● **ACTIVITY 1**: Extract from the records the lines starting at the line containing "You are standing" and ending at the end of the records, and repeat them word for word. Leave the pictures out of your answer.

● **STUDY TEXT**:
•••••
The top of the coffee table is now up to the next stage of the fun – shaping and sanding. The now dried slab of boards needs to be flattened on both sides, be trimmed to provide the overall shape, have the edges rounded and shaped and be sanded in preparation for finishing.
Sometimes it is best to embrace one’s weaknesses and turn them into a strength. These words of wisdom are my way of saying that I recognise that I am almost certainly never going to achieve a perfectly squared piece of furniture; after all we’re not making one of these:
Therefore I’m embracing my lack of exactness to create something more organic in nature. I also think this is more sympathetic to the nature of the materials I’m working with – reclaimed and reused timber.
The plan then (ok – there isn’t really a plan I’m working from other than a picture in my head I’m working towards and adapting and improvising along the way) is to round off the corners of the glued slab. Most importantly these round corners will be hand drawn and deliberately be uneven left to right and end to end. Before shaping the ends the slab has been rough planed both sides to a more even width.
After marking the cut the trimming is being done using a jig saw. Even with a fresh rip-cut blade the timbers really challenge the rip saw – not only is the slab right on the maximum thickness the saw can handle, the multi-decade seasoned ironbark is incredibly hard. I am really having to push the saw through the cut:
Next stage is to further plane both sides of the slab, and also shape the edges using the plane. Then on to the sanding. The rough sand is with P80 grade – again the well seasoned ironbark is playing havoc with the tools. Overall the rough sand ripped through about twelve sheets of P80, which each sheet losing 50% of the effectiveness as a sanding material after the first 60 seconds of sanding.
The left hand side of the slab in this photo has been rough sanded, erasing the worse of the planer marks.
•••••
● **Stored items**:
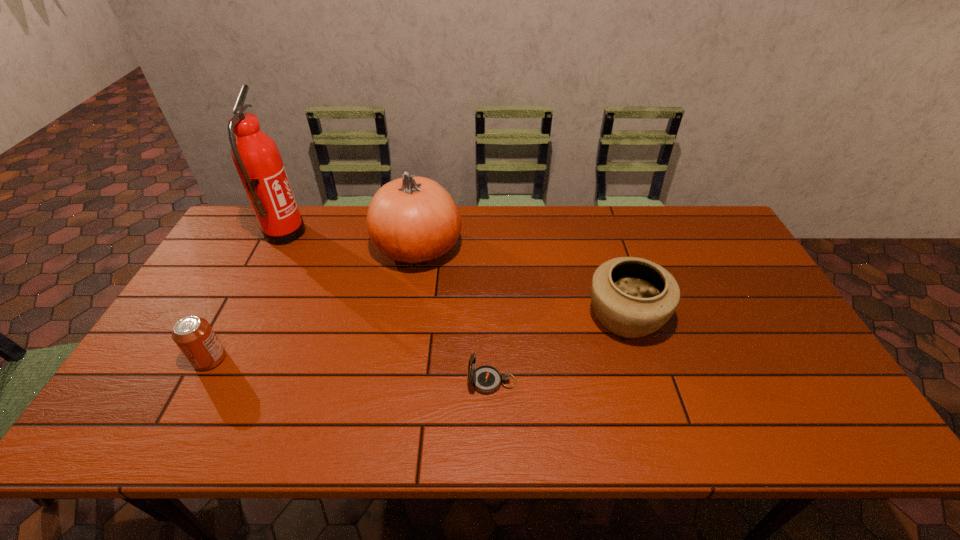
Locate an element on the screen. The height and width of the screenshot is (540, 960). vacant region located 0.090m on the left of the rightmost object is located at coordinates (552, 318).

Image resolution: width=960 pixels, height=540 pixels. Identify the location of vacant space situated on the front of the can. (175, 425).

Locate an element on the screen. The image size is (960, 540). free space located 0.050m on the face of the shortest object is located at coordinates (446, 382).

Identify the location of free spot located on the face of the shortest object. (319, 382).

Identify the location of free region located 0.140m on the face of the shortest object. Image resolution: width=960 pixels, height=540 pixels. (409, 382).

The image size is (960, 540). Identify the location of fire extinguisher at the far edge. (257, 159).

Locate an element on the screen. The height and width of the screenshot is (540, 960). pumpkin that is at the far edge is located at coordinates (413, 220).

Locate an element on the screen. The image size is (960, 540). fire extinguisher located in the left edge section of the desktop is located at coordinates (257, 159).

Find the location of a particular element. Image resolution: width=960 pixels, height=540 pixels. can positioned at the left edge is located at coordinates (194, 336).

Where is `object that is at the far left corner`? The width and height of the screenshot is (960, 540). object that is at the far left corner is located at coordinates (257, 159).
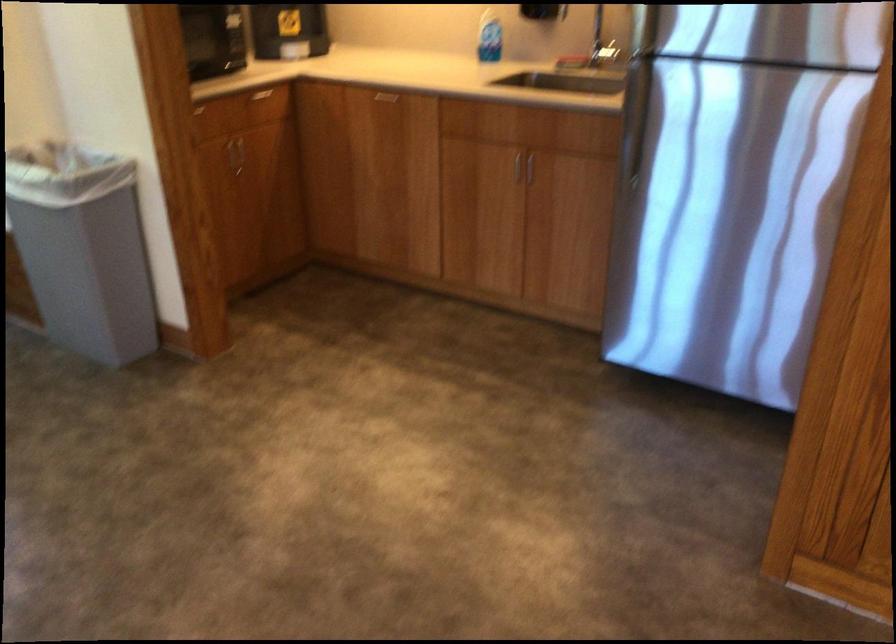
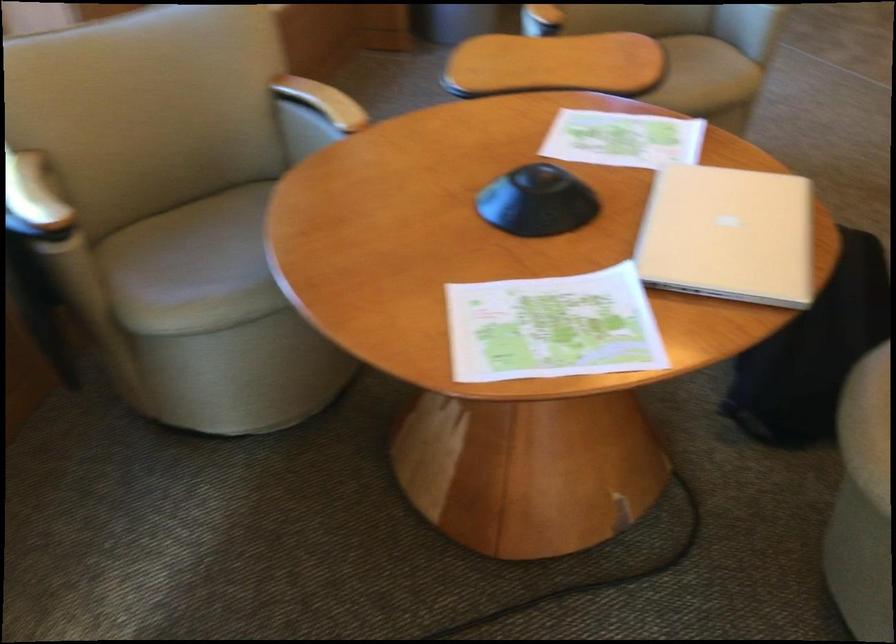
The images are taken continuously from a first-person perspective. In which direction are you moving?

The movement direction of the cameraman is left, backward.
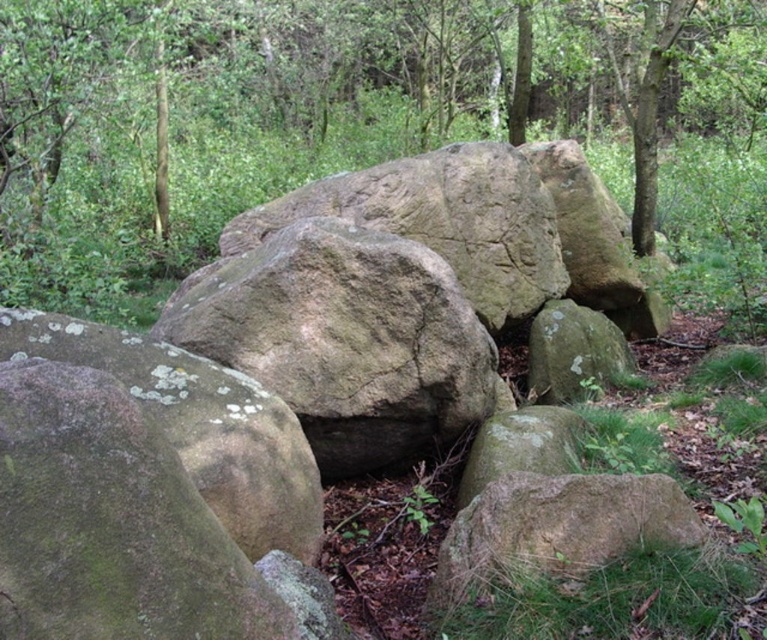
Question: Does smooth gray rock at center appear under green mossy rock at lower right?

Choices:
 (A) no
 (B) yes

Answer: (A)

Question: From the image, what is the correct spatial relationship of smooth beige rock at center in relation to green mossy rock at center?

Choices:
 (A) below
 (B) above

Answer: (B)

Question: Which of the following is the closest to the observer?

Choices:
 (A) (558, 428)
 (B) (259, 452)
 (C) (517, 188)
 (D) (565, 525)

Answer: (D)

Question: Which of the following is the closest to the observer?

Choices:
 (A) smooth beige rock at center
 (B) green mossy rock at lower left
 (C) green mossy rock at center
 (D) smooth gray rock at center

Answer: (B)

Question: Observing the image, what is the correct spatial positioning of green mossy rock at lower right in reference to green mossy rock at lower center?

Choices:
 (A) right
 (B) left

Answer: (B)

Question: Among these points, which one is nearest to the camera?

Choices:
 (A) (550, 456)
 (B) (387, 378)
 (C) (528, 531)

Answer: (C)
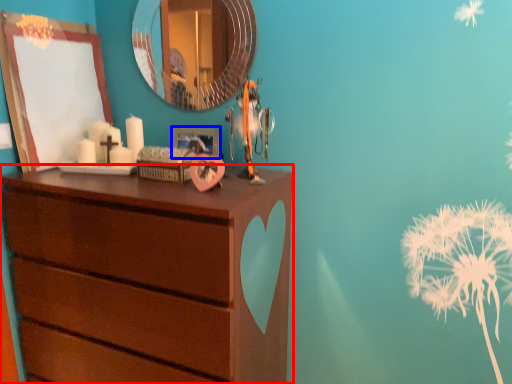
Question: Among these objects, which one is farthest to the camera, chest of drawers (highlighted by a red box) or picture frame (highlighted by a blue box)?

Choices:
 (A) chest of drawers
 (B) picture frame

Answer: (B)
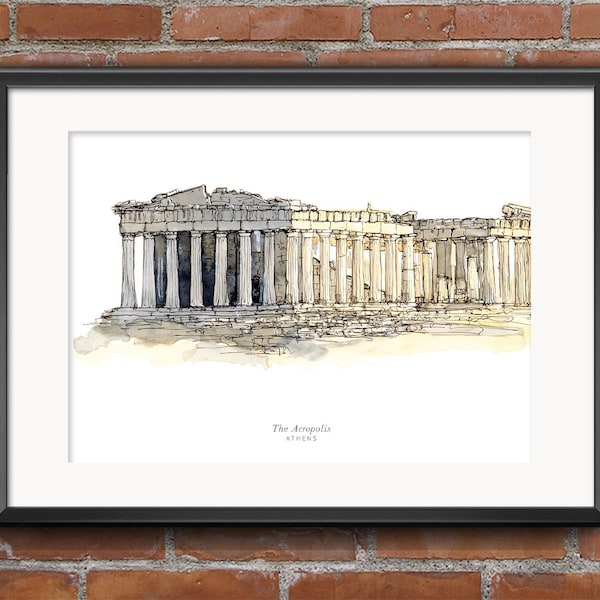
The image size is (600, 600). In order to click on black picture frame, inner corners in this screenshot , I will do `click(7, 86)`, `click(593, 87)`, `click(594, 504)`, `click(7, 504)`.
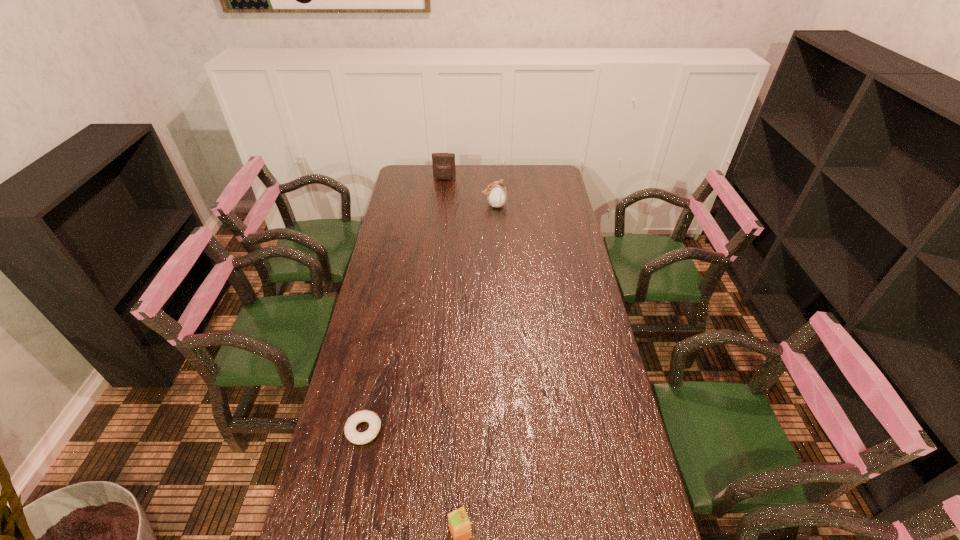
At what (x,y) coordinates should I click in order to perform the action: click on vacant point located between the farthest object and the right pouch. Please return your answer as a coordinate pair (x, y). This screenshot has height=540, width=960. Looking at the image, I should click on (469, 192).

Image resolution: width=960 pixels, height=540 pixels. Identify the location of free point between the second object from left to right and the nearer pouch. (469, 192).

Identify which object is the second closest to the second object from left to right. Please provide its 2D coordinates. Your answer should be formatted as a tuple, i.e. [(x, y)], where the tuple contains the x and y coordinates of a point satisfying the conditions above.

[(351, 433)]

The width and height of the screenshot is (960, 540). Identify the location of object that can be found as the second closest to the third farthest object. (496, 192).

The height and width of the screenshot is (540, 960). Find the location of `free region that satisfies the following two spatial constraints: 1. on the front-facing side of the second farthest object; 2. on the front side of the second nearest object`. free region that satisfies the following two spatial constraints: 1. on the front-facing side of the second farthest object; 2. on the front side of the second nearest object is located at coordinates (503, 430).

The image size is (960, 540). Identify the location of free space that satisfies the following two spatial constraints: 1. on the front-facing side of the rightmost object; 2. on the front side of the shortest object. (503, 430).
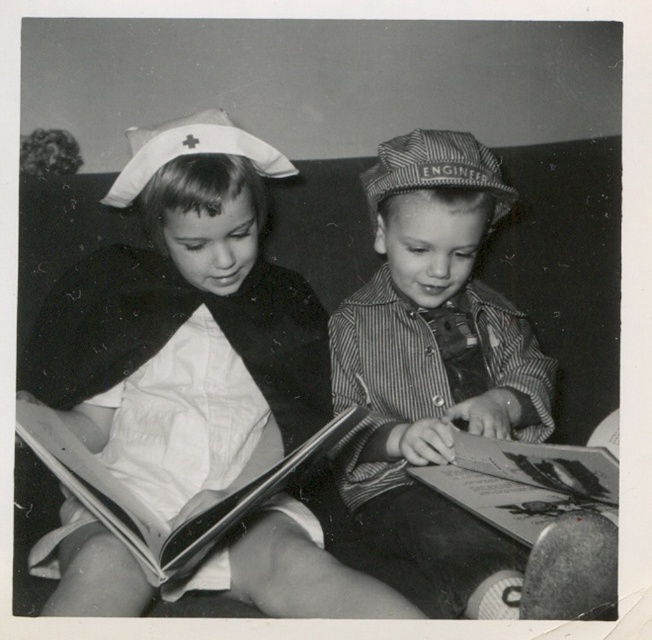
Question: Which of the following is the closest to the observer?

Choices:
 (A) (83, 509)
 (B) (173, 570)

Answer: (B)

Question: Which of the following is the farthest from the observer?

Choices:
 (A) white cloth dress at center
 (B) thick paper book at lower left
 (C) striped cotton shirt at center

Answer: (B)

Question: Is thick paper book at lower left thinner than paperboard book at lower center?

Choices:
 (A) yes
 (B) no

Answer: (B)

Question: Can you confirm if striped cotton shirt at center is positioned below paperboard book at lower center?

Choices:
 (A) yes
 (B) no

Answer: (B)

Question: Does white cloth dress at center appear on the right side of paperboard book at lower center?

Choices:
 (A) no
 (B) yes

Answer: (A)

Question: Which is nearer to the striped cotton shirt at center?

Choices:
 (A) white cloth dress at center
 (B) thick paper book at lower left

Answer: (A)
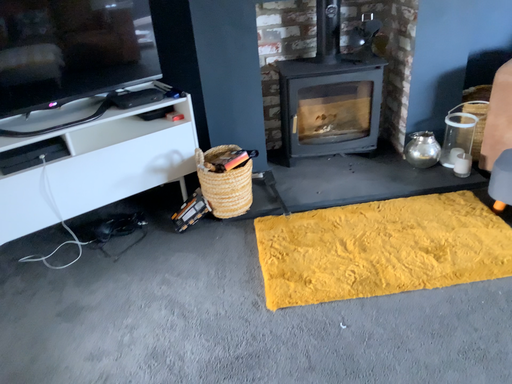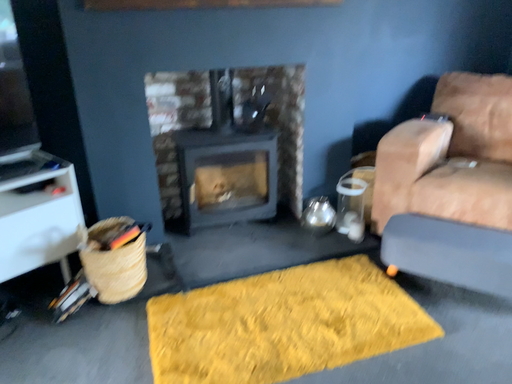
Question: Which way did the camera rotate in the video?

Choices:
 (A) rotated upward
 (B) rotated downward

Answer: (A)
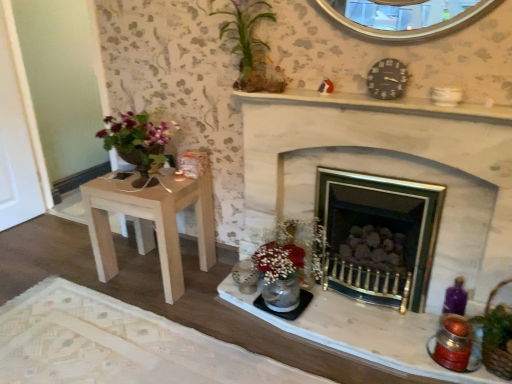
You are a GUI agent. You are given a task and a screenshot of the screen. Output one action in this format:
    pyautogui.click(x=<x>, y=<y>)
    Task: Click on the vacant area that lies between shiny metallic candle holder at lower right, acting as the first candle holder starting from the right, and matte silver candle holder at lower center, which ranks as the first candle holder in left-to-right order
    This screenshot has width=512, height=384.
    Given the screenshot: What is the action you would take?
    pyautogui.click(x=367, y=325)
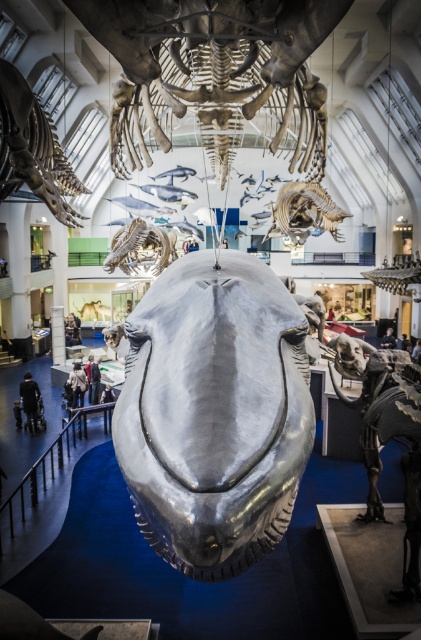
Consider the image. You are a visitor in the museum and want to take a photo of both the shiny metallic dinosaur at lower right and the dark blue fabric at lower center. Which object should you focus on first if you want to capture both in one frame without moving your camera?

The shiny metallic dinosaur at lower right is bigger than the dark blue fabric at lower center, so you should focus on the shiny metallic dinosaur at lower right first to ensure it fits properly in the frame, then adjust to include the smaller dark blue fabric at lower center.

You are standing in the museum and notice two points marked on the whale sculpture. The first point is at coordinates point (405,525) and the second is at point (383,340). Which point is closer to your eyes?

Point (405,525) is closer to the viewer than point (383,340).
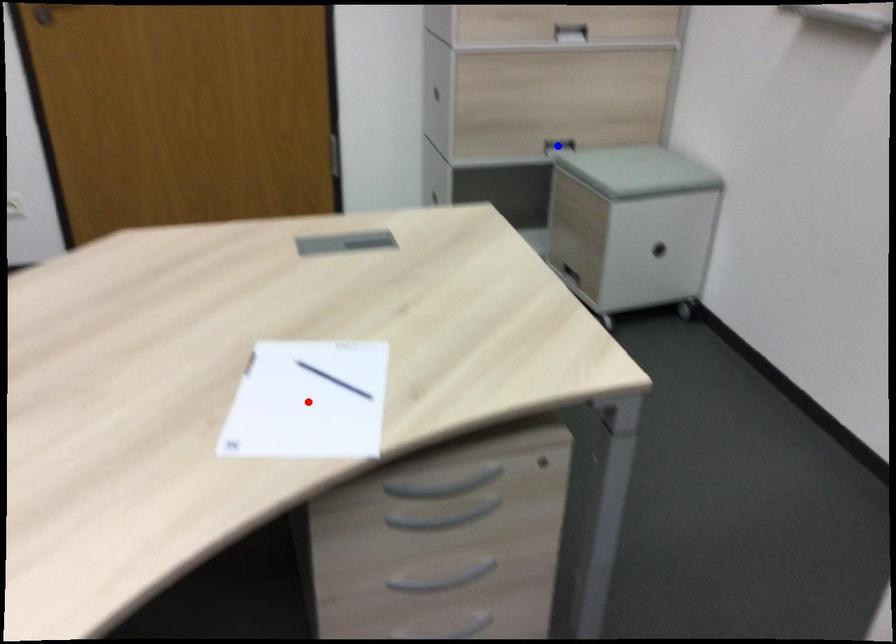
•••••
● **ACTIVITY 2**: In the coffee table text, about how many sheets of sandpaper did the rough sand go through?

● **RESULT 1**:
You are standing in the museum and notice two points marked on the whale sculpture. The first point is at coordinates point (405,525) and the second is at point (383,340). Which point is closer to your eyes?

Point (405,525) is closer to the viewer than point (383,340).

● **RESULT 2**: About twelve sheets of P80.